- INSTRUCTION
State the count of lines below in which the word "nebo" appears, and add nothing.

[Page layout parsing data]
--- START ---

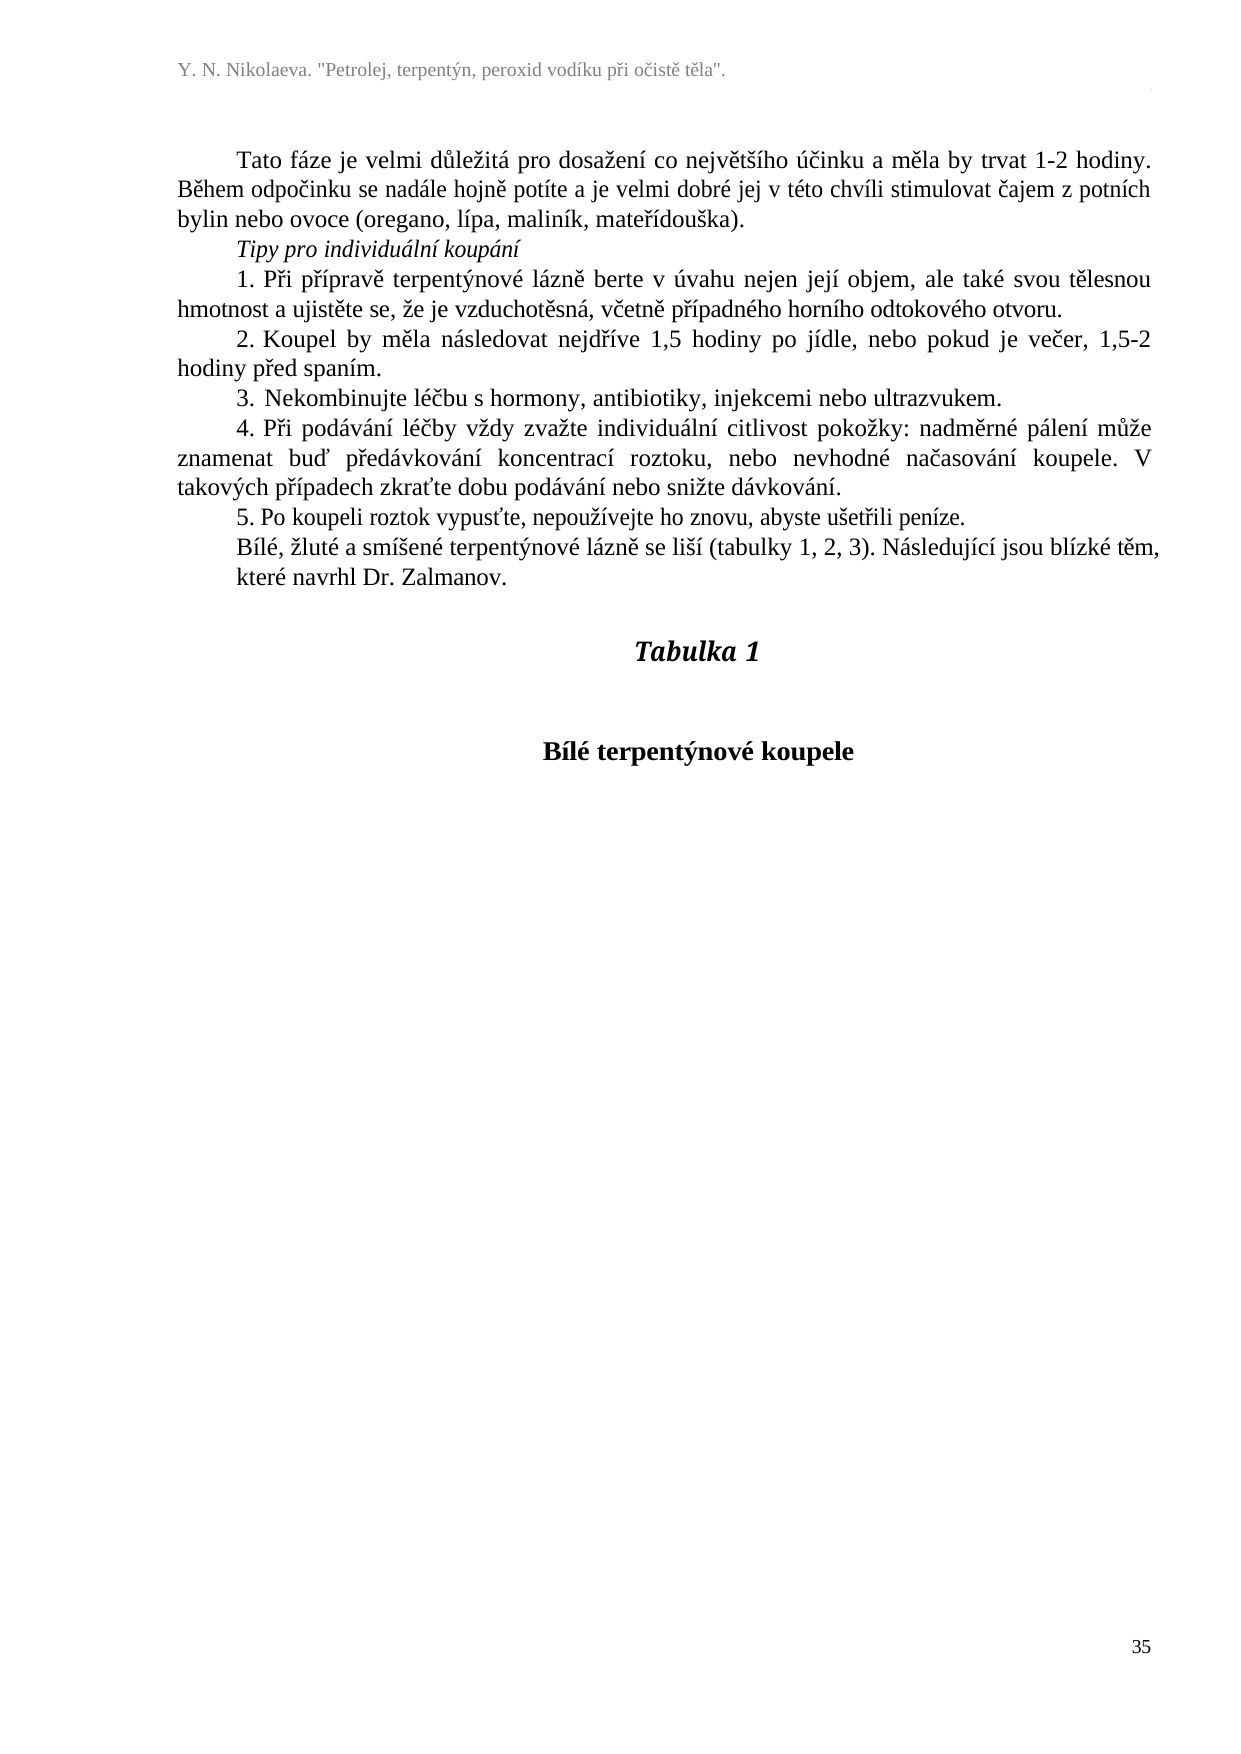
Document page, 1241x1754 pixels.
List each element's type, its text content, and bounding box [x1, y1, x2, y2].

text Tabulka 1 [372, 632, 1026, 669]
text které navrhl Dr. Zalmanov. [236, 562, 1173, 591]
text Tato fáze je velmi důležitá pro dosažení co největšího účinku a měla by trvat 1-2 hodiny. Během odpočinku se nadále hojně potíte a je velmi dobré jej v této chvíli stimulovat čajem z potních bylin nebo ovoce (oregano, lípa, maliník, mateřídouška). [177, 145, 1152, 233]
list Při přípravě terpentýnové lázně berte v úvahu nejen její objem, ale také svou tělesnou [236, 264, 1173, 292]
list Nekombinujte léčbu s hormony, antibiotiky, injekcemi nebo ultrazvukem. [236, 383, 1173, 412]
subtitle Bílé terpentýnové koupele [372, 735, 1025, 766]
list Koupel by měla následovat nejdříve 1,5 hodiny po jídle, nebo pokud je večer, 1,5-2 hodiny před spaním. [177, 324, 1152, 382]
text hmotnost a ujistěte se, že je vzduchotěsná, včetně případného horního odtokového otvoru. [177, 294, 1173, 322]
text Tipy pro individuální koupání [236, 234, 1173, 262]
list Po koupeli roztok vypusťte, nepoužívejte ho znovu, abyste ušetřili peníze. [236, 502, 1173, 531]
list Při podávání léčby vždy zvažte individuální citlivost pokožky: nadměrné pálení může znamenat buď předávkování koncentrací roztoku, nebo nevhodné načasování koupele. V takových případech zkraťte dobu podávání nebo snižte dávkování. [177, 413, 1152, 501]
text Bílé, žluté a smíšené terpentýnové lázně se liší (tabulky 1, 2, 3). Následující jsou blízké těm, [236, 532, 1173, 561]
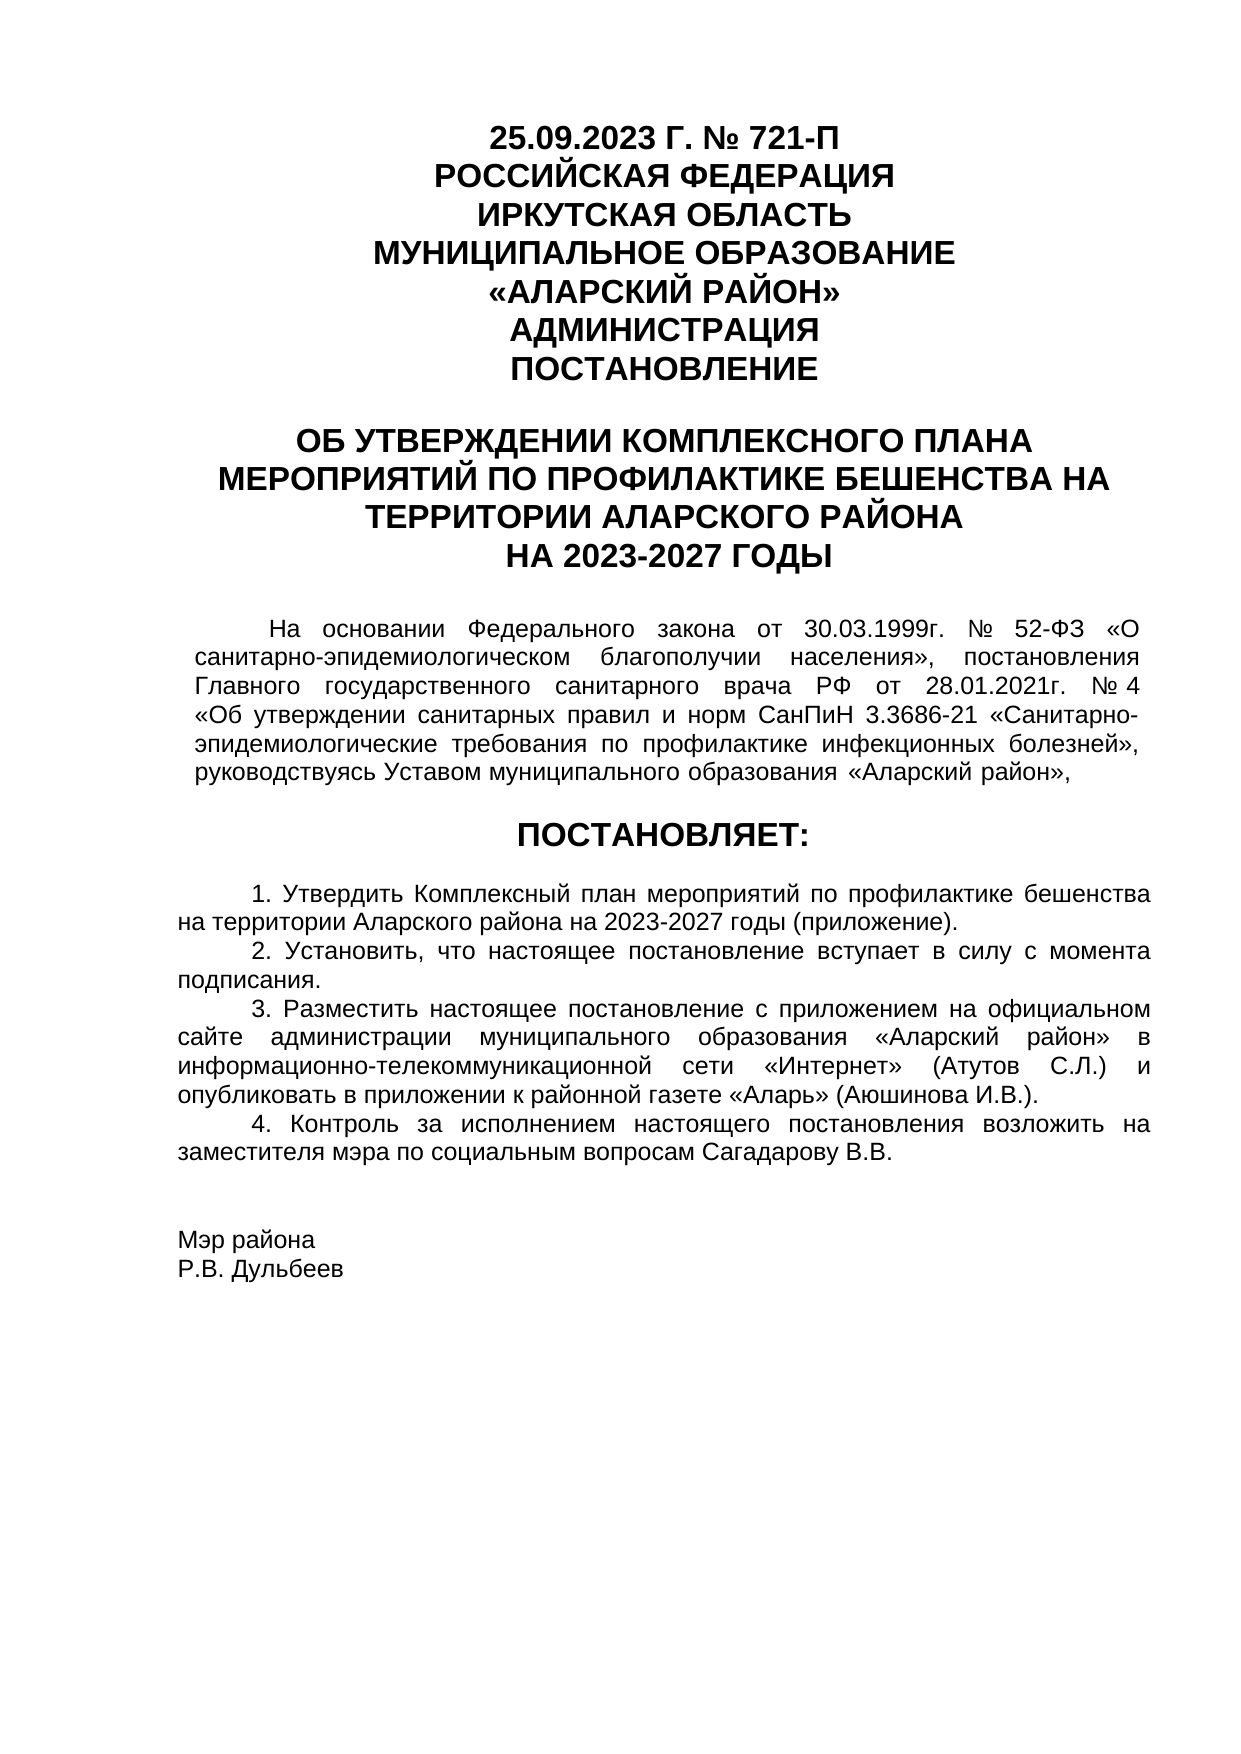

--- END ---

- WRITTEN SOLUTION
4